◆ **JOB ITEM**
Transcribe exactly the lines below that begin at the line with "hfov_deg: 48.2" and stop after the line with "f_number: 3.4", leaving out every picture.
########################################
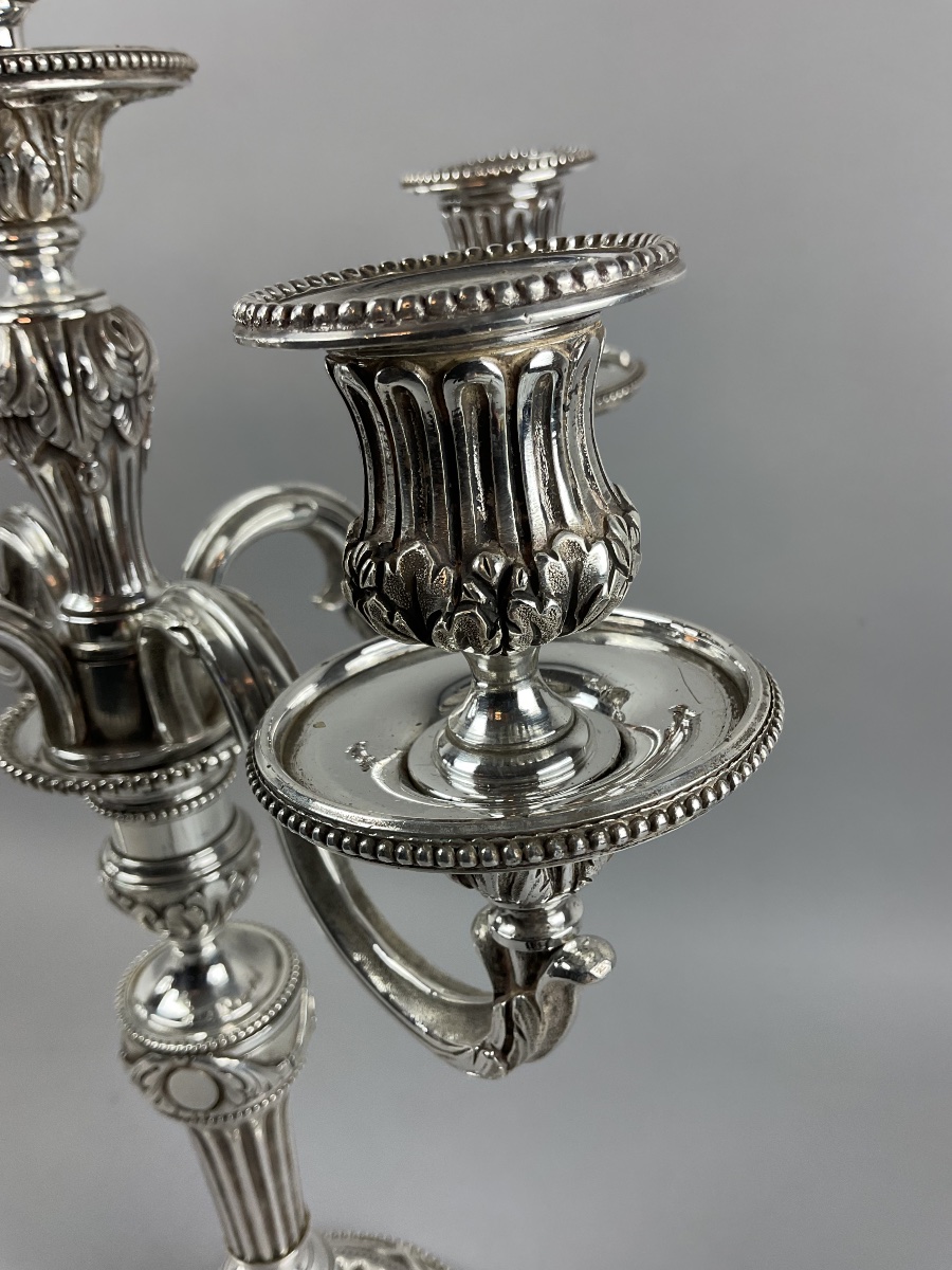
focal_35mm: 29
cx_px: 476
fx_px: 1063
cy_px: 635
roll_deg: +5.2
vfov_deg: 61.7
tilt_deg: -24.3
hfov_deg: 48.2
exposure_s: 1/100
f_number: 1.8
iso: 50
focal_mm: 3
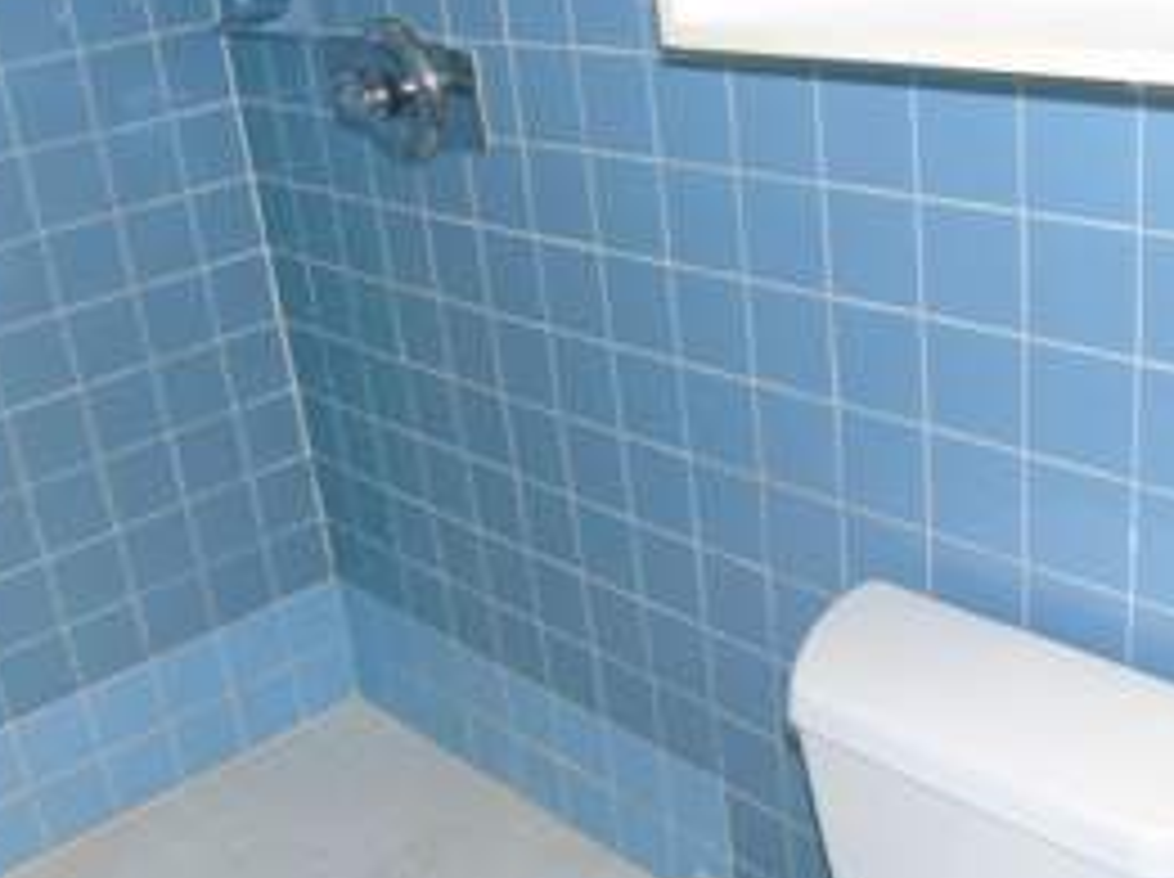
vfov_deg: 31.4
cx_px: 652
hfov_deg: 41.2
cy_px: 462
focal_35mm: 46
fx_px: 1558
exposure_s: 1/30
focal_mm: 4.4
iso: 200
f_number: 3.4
########################################
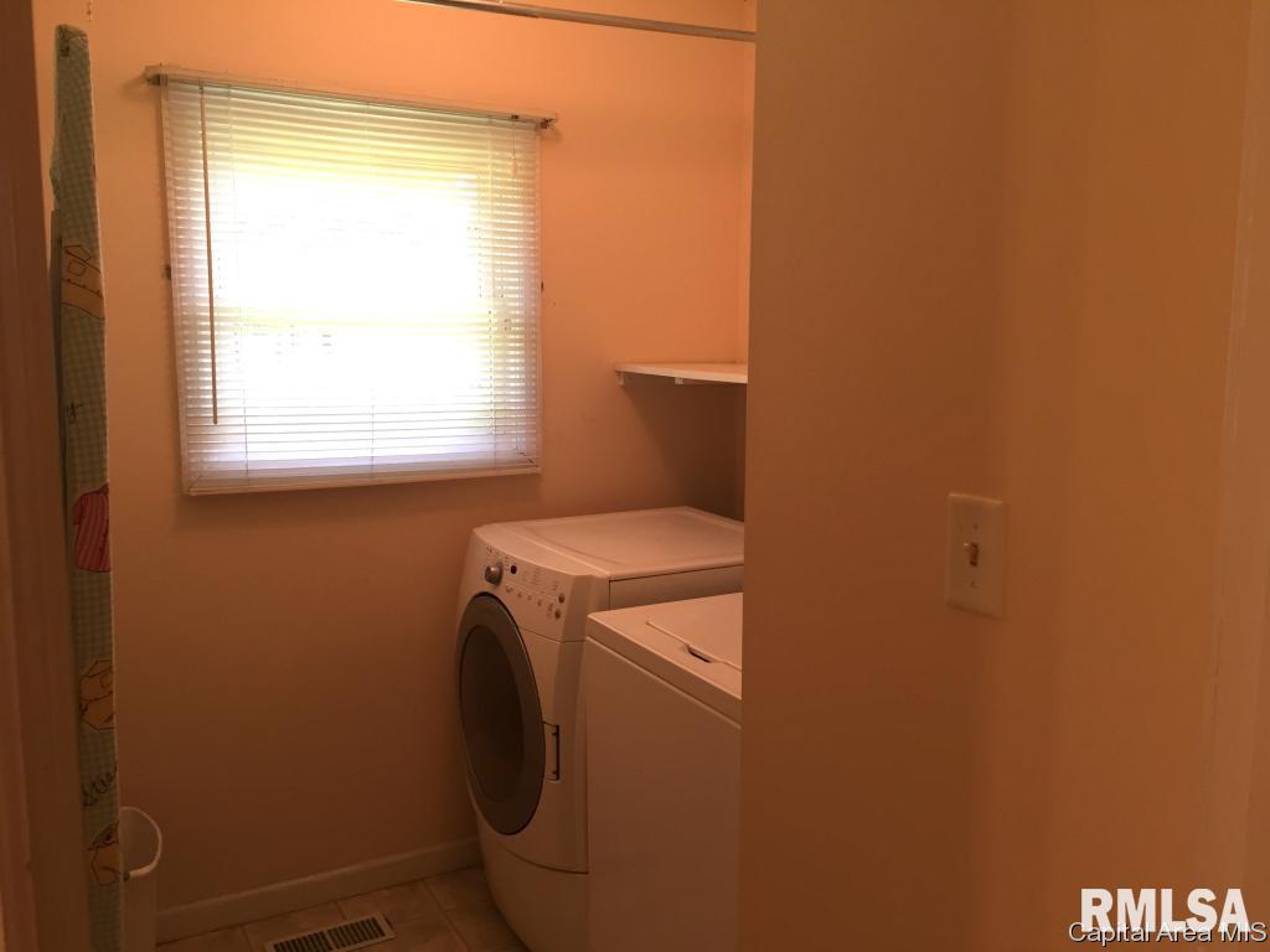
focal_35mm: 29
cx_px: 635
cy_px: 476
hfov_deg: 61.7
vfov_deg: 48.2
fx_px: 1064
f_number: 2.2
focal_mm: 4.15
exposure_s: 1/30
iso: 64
########################################
◆ **SOLUTION TO THIS EXERCISE**
hfov_deg: 48.2
exposure_s: 1/100
f_number: 1.8
iso: 50
focal_mm: 3
vfov_deg: 31.4
cx_px: 652
hfov_deg: 41.2
cy_px: 462
focal_35mm: 46
fx_px: 1558
exposure_s: 1/30
focal_mm: 4.4
iso: 200
f_number: 3.4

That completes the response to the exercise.